During a concurrent interview and record review on November 18,2025, at 11:00 AM, with RN 4, facility's EHR titled "flowsheet for intake and output", dated October 12,2025 through October 15,2025, was reviewed. The "flowsheet for intake and output" indicated, Patient 31's "intake and output" was incomplete, and there was no intake a nd output of 250 ml(milli liter- a unit of measurement) was documented for the day of October 13,2025 and October14, 20 25. RN 4 stated, the nurses are expected to complete the intake and output chart on every shift. RN 4 further stated, Patient 31 was taking the Go Lytle (a medication used in preparation for gastrointestinal procedures) and it should be included in the intake.
During an interview on November 19,2025, at 3:15 PM, with RN1, RN1 stated, that the nursing team is responsible for documenting the intake and output of the patient.RN1 further stated, the intake and output should include the amount of fluid and the food intake and should be updated in timely manner.
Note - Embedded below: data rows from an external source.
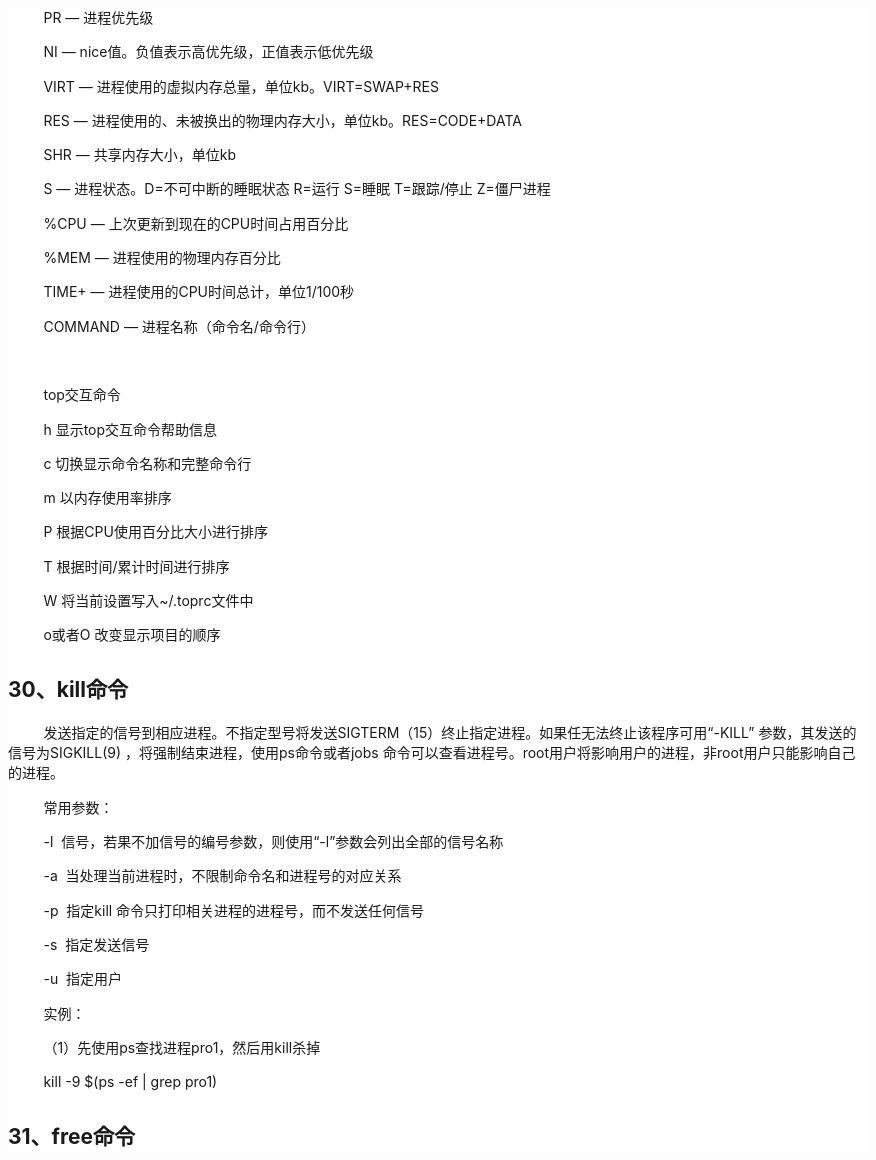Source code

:          PR — 进程优先级

         NI — nice值。负值表示高优先级，正值表示低优先级

         VIRT — 进程使用的虚拟内存总量，单位kb。VIRT=SWAP+RES

         RES — 进程使用的、未被换出的物理内存大小，单位kb。RES=CODE+DATA

         SHR — 共享内存大小，单位kb

         S — 进程状态。D=不可中断的睡眠状态 R=运行 S=睡眠 T=跟踪/停止 Z=僵尸进程

         \%CPU — 上次更新到现在的CPU时间占用百分比

         \%MEM — 进程使用的物理内存百分比

         TIME+ — 进程使用的CPU时间总计，单位1/100秒

         COMMAND — 进程名称（命令名/命令行）

        

         top交互命令

         h 显示top交互命令帮助信息

         c 切换显示命令名称和完整命令行

         m 以内存使用率排序

         P 根据CPU使用百分比大小进行排序

         T 根据时间/累计时间进行排序

         W 将当前设置写入\~/.toprc文件中

         o或者O 改变显示项目的顺序

## 30、kill命令

         发送指定的信号到相应进程。不指定型号将发送SIGTERM（15）终止指定进程。如果任无法终止该程序可用“-KILL” 参数，其发送的信号为SIGKILL\(9\) ，将强制结束进程，使用ps命令或者jobs 命令可以查看进程号。root用户将影响用户的进程，非root用户只能影响自己的进程。

         常用参数：

         \-l  信号，若果不加信号的编号参数，则使用“-l”参数会列出全部的信号名称

         \-a  当处理当前进程时，不限制命令名和进程号的对应关系

         \-p  指定kill 命令只打印相关进程的进程号，而不发送任何信号

         \-s  指定发送信号

         \-u  指定用户

         实例：

         （1）先使用ps查找进程pro1，然后用kill杀掉

         kill \-9 \$\(ps \-ef | grep pro1\)

## 31、free命令
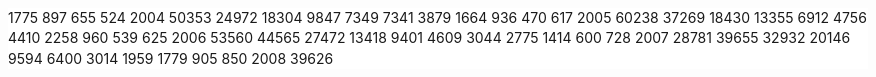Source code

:    <td style="text-align:right;"> 1775 </td>
   <td style="text-align:right;"> 897 </td>
   <td style="text-align:right;"> 655 </td>
   <td style="text-align:right;"> 524 </td>
  </tr>
  <tr>
   <td style="text-align:left;"> 2004 </td>
   <td style="text-align:right;"> 50353 </td>
   <td style="text-align:right;"> 24972 </td>
   <td style="text-align:right;"> 18304 </td>
   <td style="text-align:right;"> 9847 </td>
   <td style="text-align:right;"> 7349 </td>
   <td style="text-align:right;"> 7341 </td>
   <td style="text-align:right;"> 3879 </td>
   <td style="text-align:right;"> 1664 </td>
   <td style="text-align:right;"> 936 </td>
   <td style="text-align:right;"> 470 </td>
   <td style="text-align:right;"> 617 </td>
  </tr>
  <tr>
   <td style="text-align:left;"> 2005 </td>
   <td style="text-align:right;"> 60238 </td>
   <td style="text-align:right;"> 37269 </td>
   <td style="text-align:right;"> 18430 </td>
   <td style="text-align:right;"> 13355 </td>
   <td style="text-align:right;"> 6912 </td>
   <td style="text-align:right;"> 4756 </td>
   <td style="text-align:right;"> 4410 </td>
   <td style="text-align:right;"> 2258 </td>
   <td style="text-align:right;"> 960 </td>
   <td style="text-align:right;"> 539 </td>
   <td style="text-align:right;"> 625 </td>
  </tr>
  <tr>
   <td style="text-align:left;"> 2006 </td>
   <td style="text-align:right;"> 53560 </td>
   <td style="text-align:right;"> 44565 </td>
   <td style="text-align:right;"> 27472 </td>
   <td style="text-align:right;"> 13418 </td>
   <td style="text-align:right;"> 9401 </td>
   <td style="text-align:right;"> 4609 </td>
   <td style="text-align:right;"> 3044 </td>
   <td style="text-align:right;"> 2775 </td>
   <td style="text-align:right;"> 1414 </td>
   <td style="text-align:right;"> 600 </td>
   <td style="text-align:right;"> 728 </td>
  </tr>
  <tr>
   <td style="text-align:left;"> 2007 </td>
   <td style="text-align:right;"> 28781 </td>
   <td style="text-align:right;"> 39655 </td>
   <td style="text-align:right;"> 32932 </td>
   <td style="text-align:right;"> 20146 </td>
   <td style="text-align:right;"> 9594 </td>
   <td style="text-align:right;"> 6400 </td>
   <td style="text-align:right;"> 3014 </td>
   <td style="text-align:right;"> 1959 </td>
   <td style="text-align:right;"> 1779 </td>
   <td style="text-align:right;"> 905 </td>
   <td style="text-align:right;"> 850 </td>
  </tr>
  <tr>
   <td style="text-align:left;"> 2008 </td>
   <td style="text-align:right;"> 39626 </td>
During a concurrent interview and record review on November 19,2025, at 5:10 PM, with Assistant Chief Nursing Officer ED (ACNO ED), the facility's P&P titled "Documentation, Nursing", dated July 11,2025, was reviewed. The P&P indicated, " ...PROCEDURE ...V. 24 hour intake and output A. 24 hour I&O totals cover the period from 00:00 to 23:59 the following day. B. The 24 hour I&O totals are calculated within the electronic health record (EHR)...VI. REAL TIME DOCUMENTATION A. Documentation is completed in "real time", at the time the intervention or assessment is performed, as often as possible". The ACNO ED stated, the policy was not followed as nurses did not update the intake and output chart.